## Exercise material
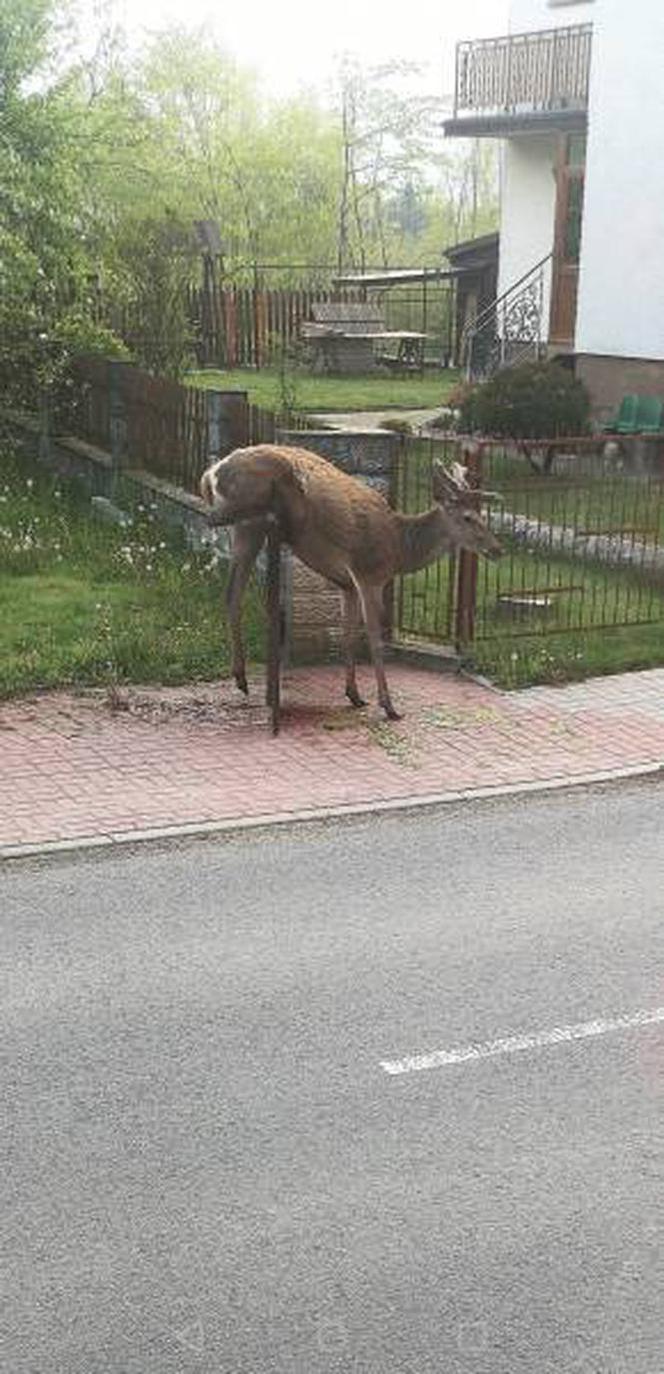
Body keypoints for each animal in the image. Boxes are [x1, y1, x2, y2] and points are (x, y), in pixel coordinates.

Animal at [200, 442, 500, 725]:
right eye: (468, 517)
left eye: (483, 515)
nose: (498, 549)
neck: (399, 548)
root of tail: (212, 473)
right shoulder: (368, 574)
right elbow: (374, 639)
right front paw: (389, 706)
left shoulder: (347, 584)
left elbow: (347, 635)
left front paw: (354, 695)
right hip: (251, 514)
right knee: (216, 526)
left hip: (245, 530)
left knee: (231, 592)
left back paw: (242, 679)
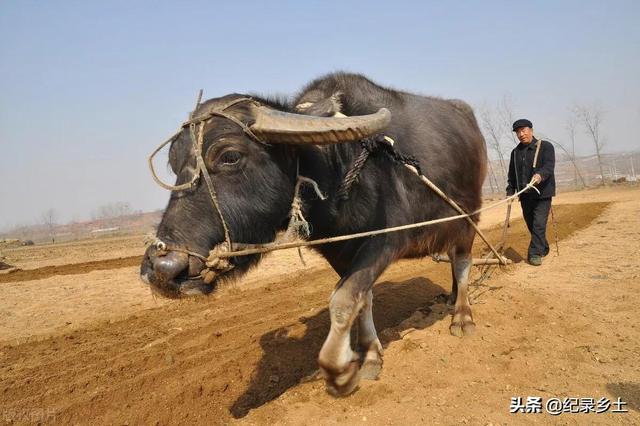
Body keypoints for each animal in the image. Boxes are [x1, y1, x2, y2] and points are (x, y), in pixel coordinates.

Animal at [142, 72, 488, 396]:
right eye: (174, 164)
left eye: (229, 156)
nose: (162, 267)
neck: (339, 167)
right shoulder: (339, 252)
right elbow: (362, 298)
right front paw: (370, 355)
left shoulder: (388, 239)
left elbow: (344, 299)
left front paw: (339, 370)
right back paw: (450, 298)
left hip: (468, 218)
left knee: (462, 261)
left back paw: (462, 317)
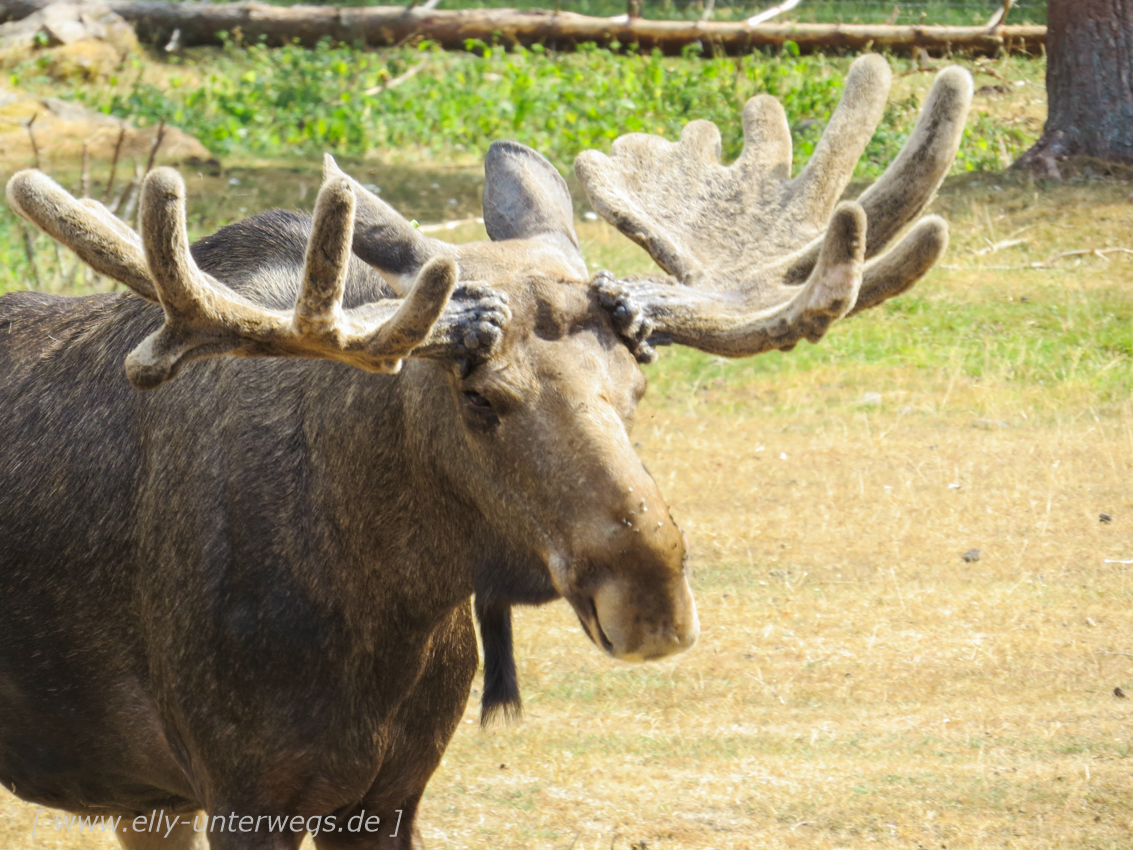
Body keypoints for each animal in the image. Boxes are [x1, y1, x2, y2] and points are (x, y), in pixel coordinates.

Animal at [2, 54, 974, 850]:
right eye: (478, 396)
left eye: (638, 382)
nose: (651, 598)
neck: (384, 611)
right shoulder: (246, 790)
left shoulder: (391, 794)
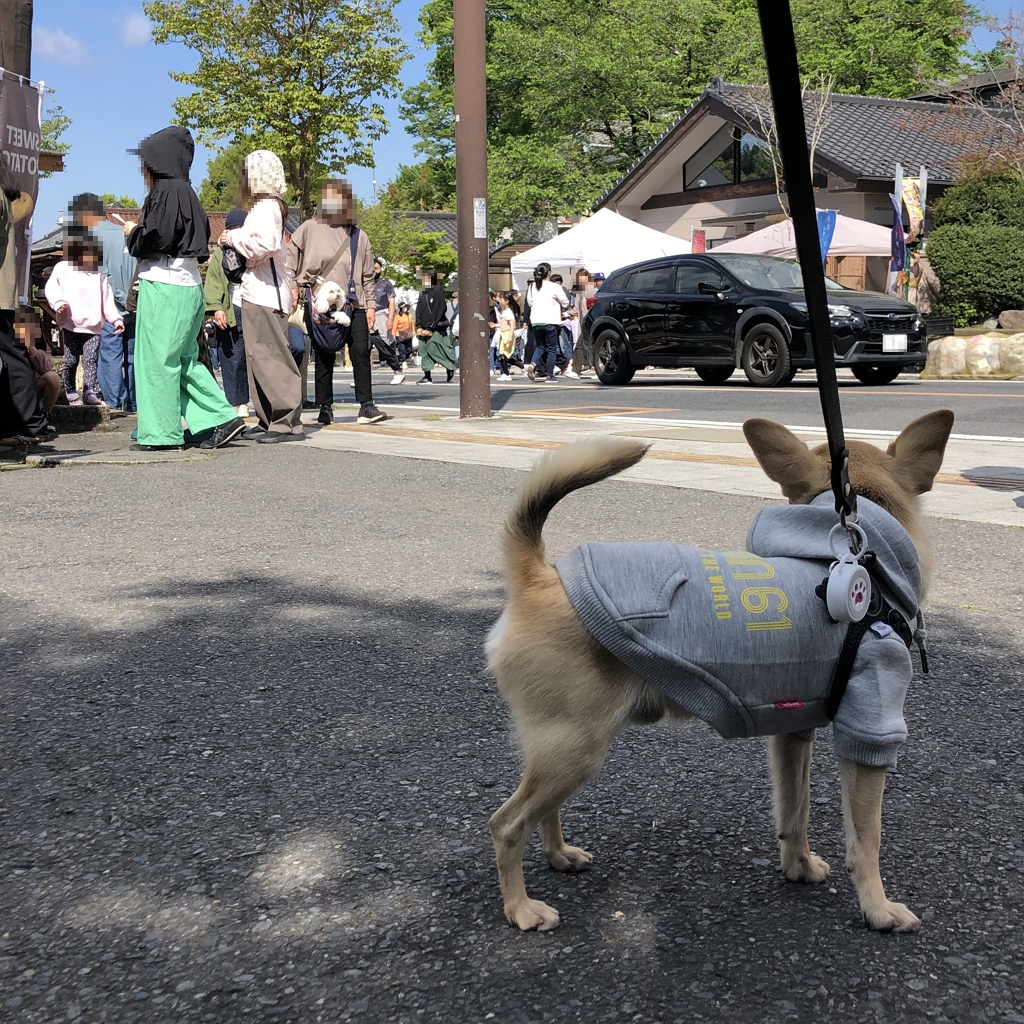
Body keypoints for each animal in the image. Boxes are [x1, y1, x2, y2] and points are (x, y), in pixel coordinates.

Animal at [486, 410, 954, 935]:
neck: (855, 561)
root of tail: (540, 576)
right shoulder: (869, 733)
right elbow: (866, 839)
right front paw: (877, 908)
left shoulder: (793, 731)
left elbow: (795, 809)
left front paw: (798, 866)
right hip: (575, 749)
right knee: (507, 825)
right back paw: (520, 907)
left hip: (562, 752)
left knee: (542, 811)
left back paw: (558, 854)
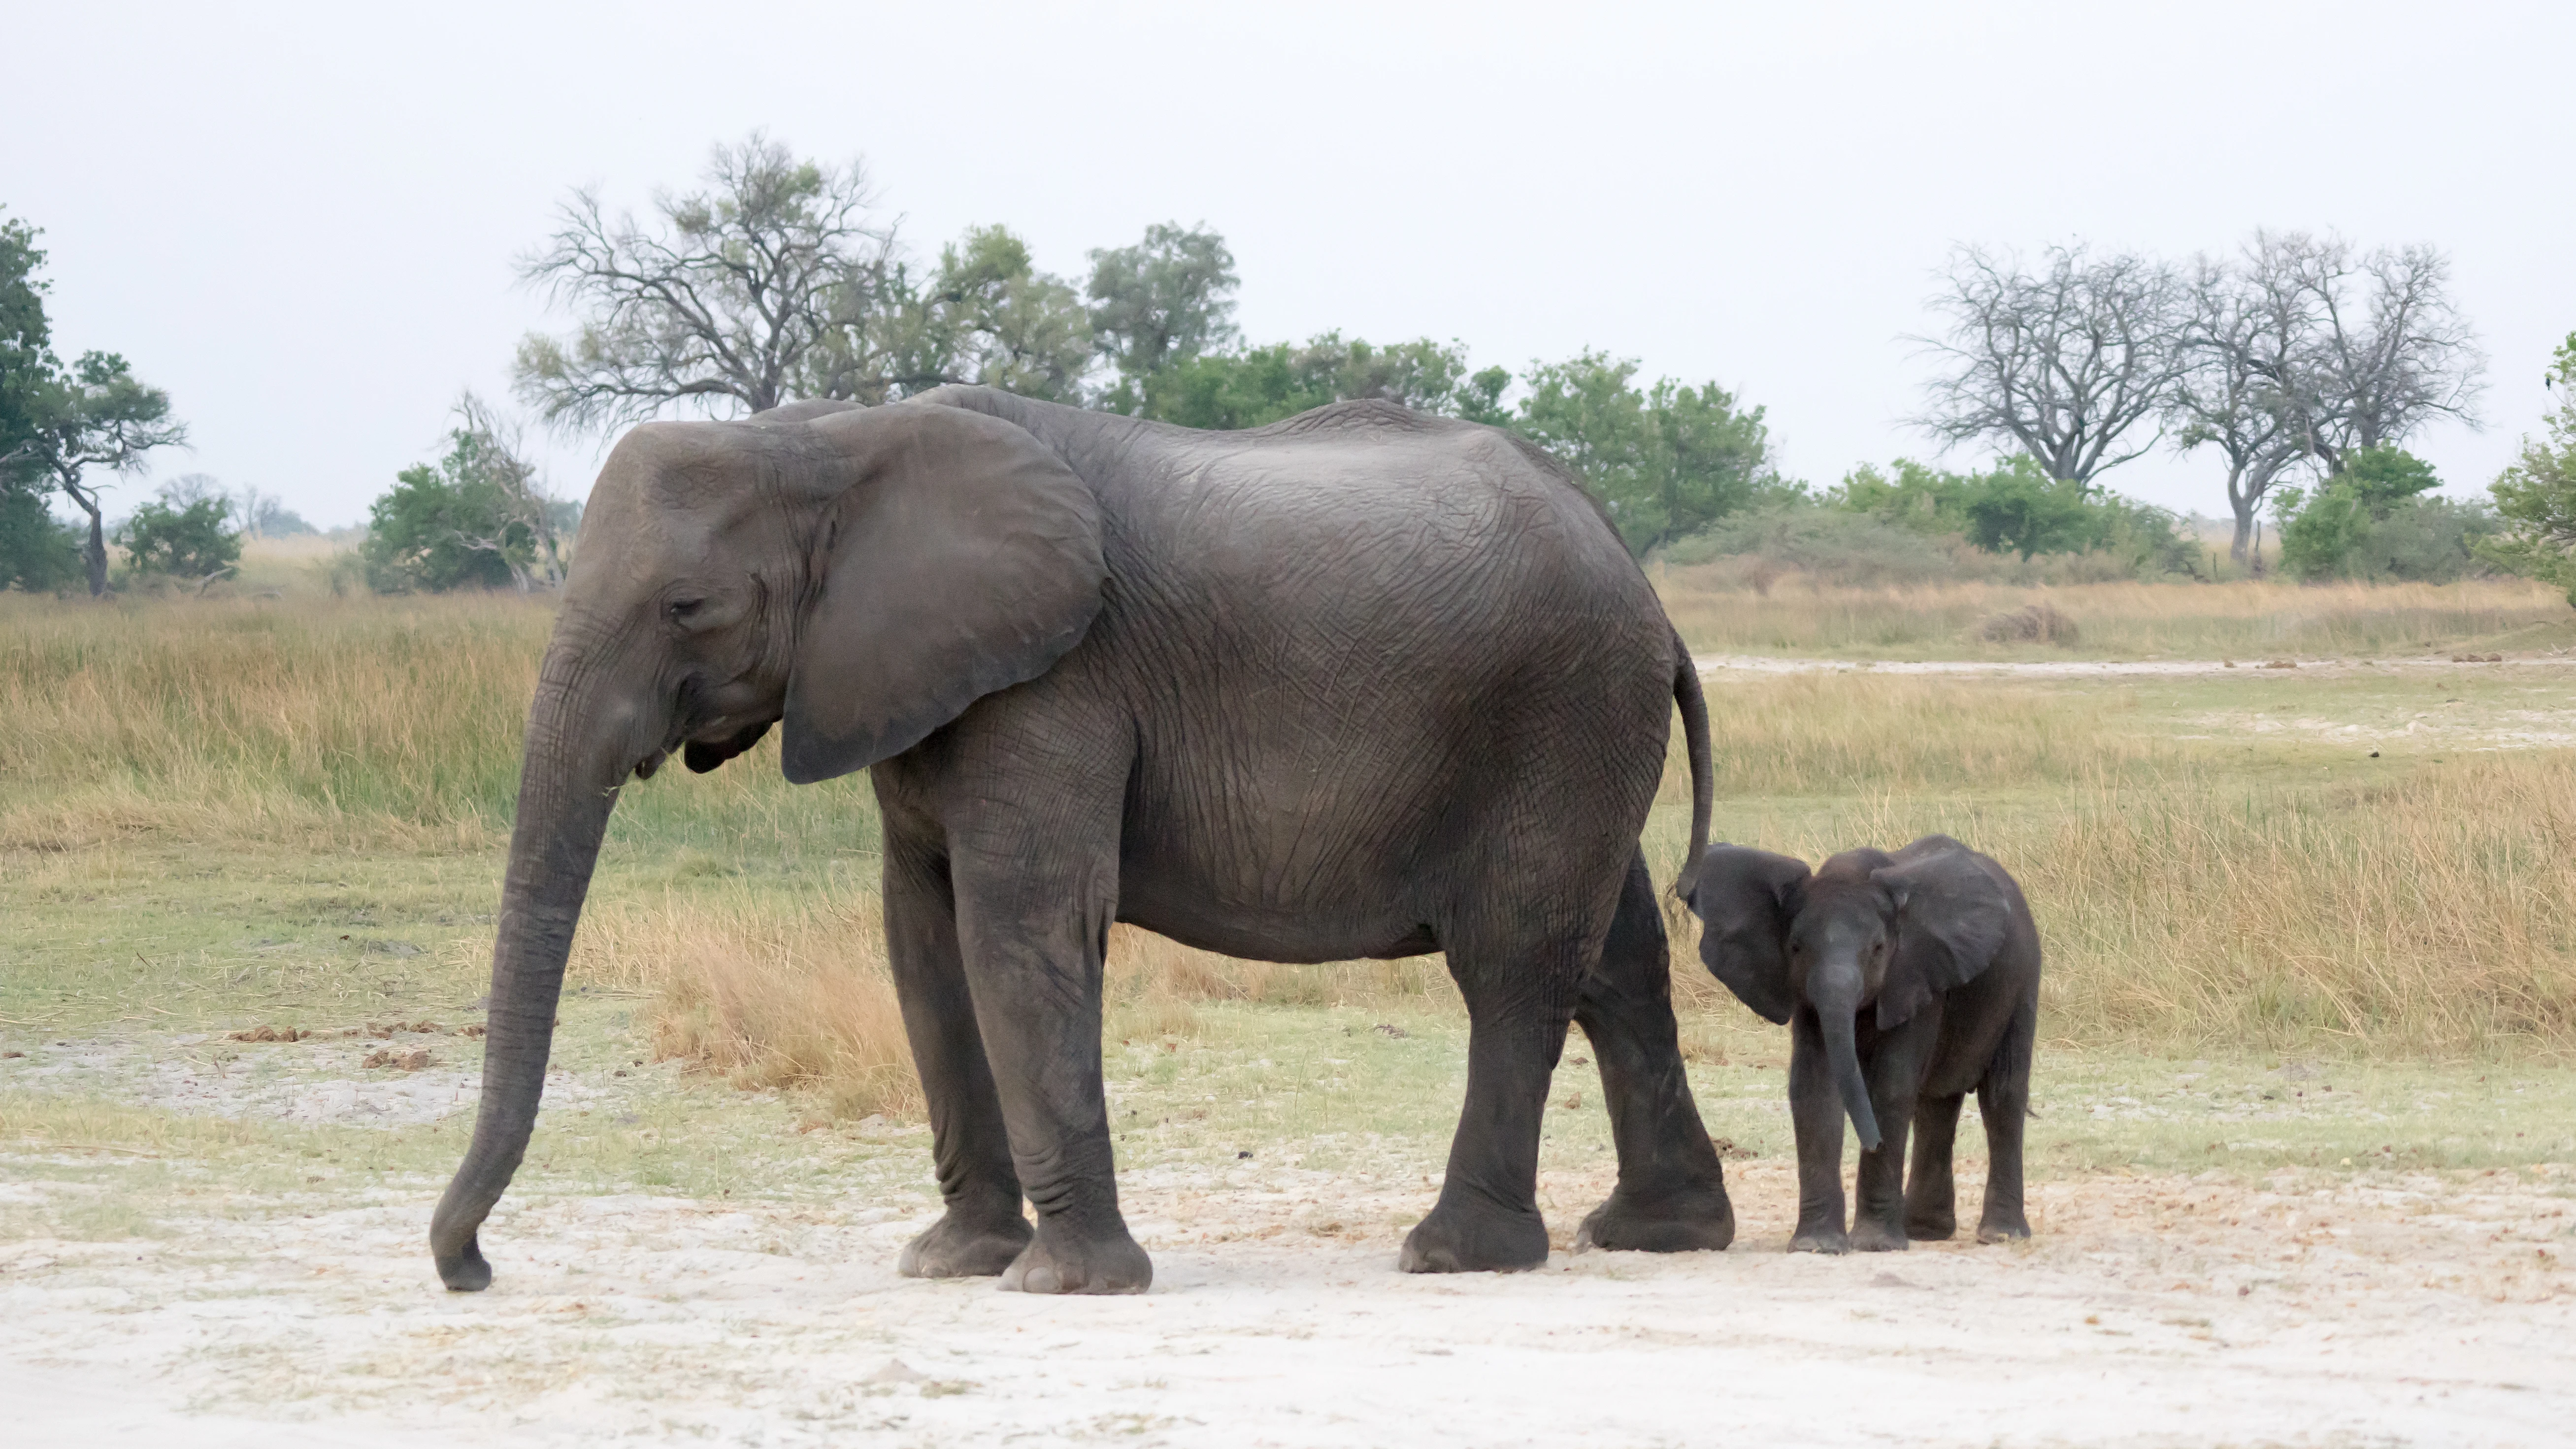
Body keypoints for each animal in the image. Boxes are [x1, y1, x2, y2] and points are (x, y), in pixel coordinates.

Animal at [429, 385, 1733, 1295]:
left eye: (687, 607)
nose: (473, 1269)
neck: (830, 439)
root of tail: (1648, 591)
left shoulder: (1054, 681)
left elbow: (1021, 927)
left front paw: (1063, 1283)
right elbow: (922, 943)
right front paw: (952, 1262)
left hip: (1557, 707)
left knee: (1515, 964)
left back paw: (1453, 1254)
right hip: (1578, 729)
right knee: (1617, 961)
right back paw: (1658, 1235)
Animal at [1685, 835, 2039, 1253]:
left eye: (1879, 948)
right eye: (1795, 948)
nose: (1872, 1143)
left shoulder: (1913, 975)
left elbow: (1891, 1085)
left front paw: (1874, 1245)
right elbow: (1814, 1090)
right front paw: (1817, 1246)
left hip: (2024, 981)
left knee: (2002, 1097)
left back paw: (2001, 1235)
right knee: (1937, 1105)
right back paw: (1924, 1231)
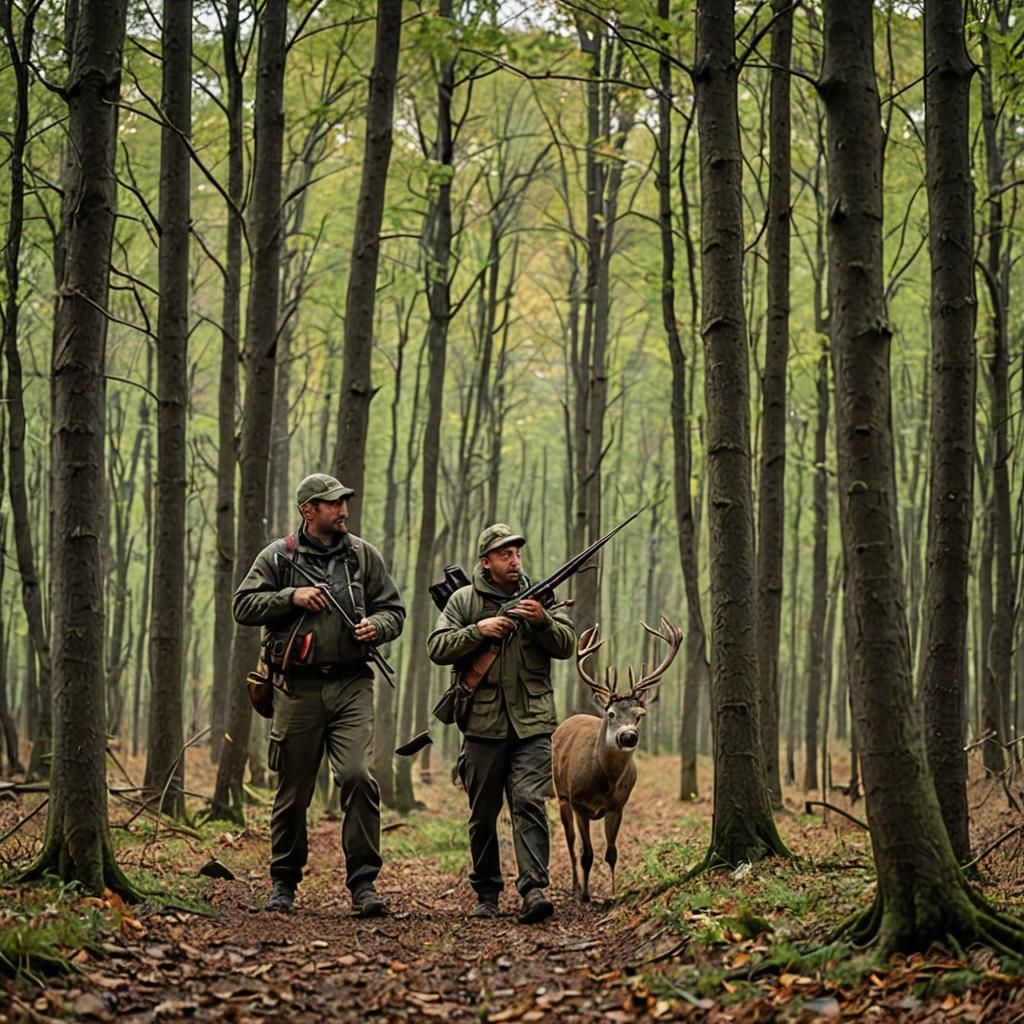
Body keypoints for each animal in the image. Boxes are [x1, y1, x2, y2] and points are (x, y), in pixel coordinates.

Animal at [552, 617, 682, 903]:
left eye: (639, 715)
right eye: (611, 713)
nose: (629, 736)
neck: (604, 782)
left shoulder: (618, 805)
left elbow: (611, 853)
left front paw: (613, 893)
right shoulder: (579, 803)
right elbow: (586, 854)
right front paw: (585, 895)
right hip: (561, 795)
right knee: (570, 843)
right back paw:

## Exercise
Search the entries for the word "root" and copy every line that has it.

## Your solution
root of tail: (212, 473)
root of tail: (540, 576)
root of tail: (1648, 591)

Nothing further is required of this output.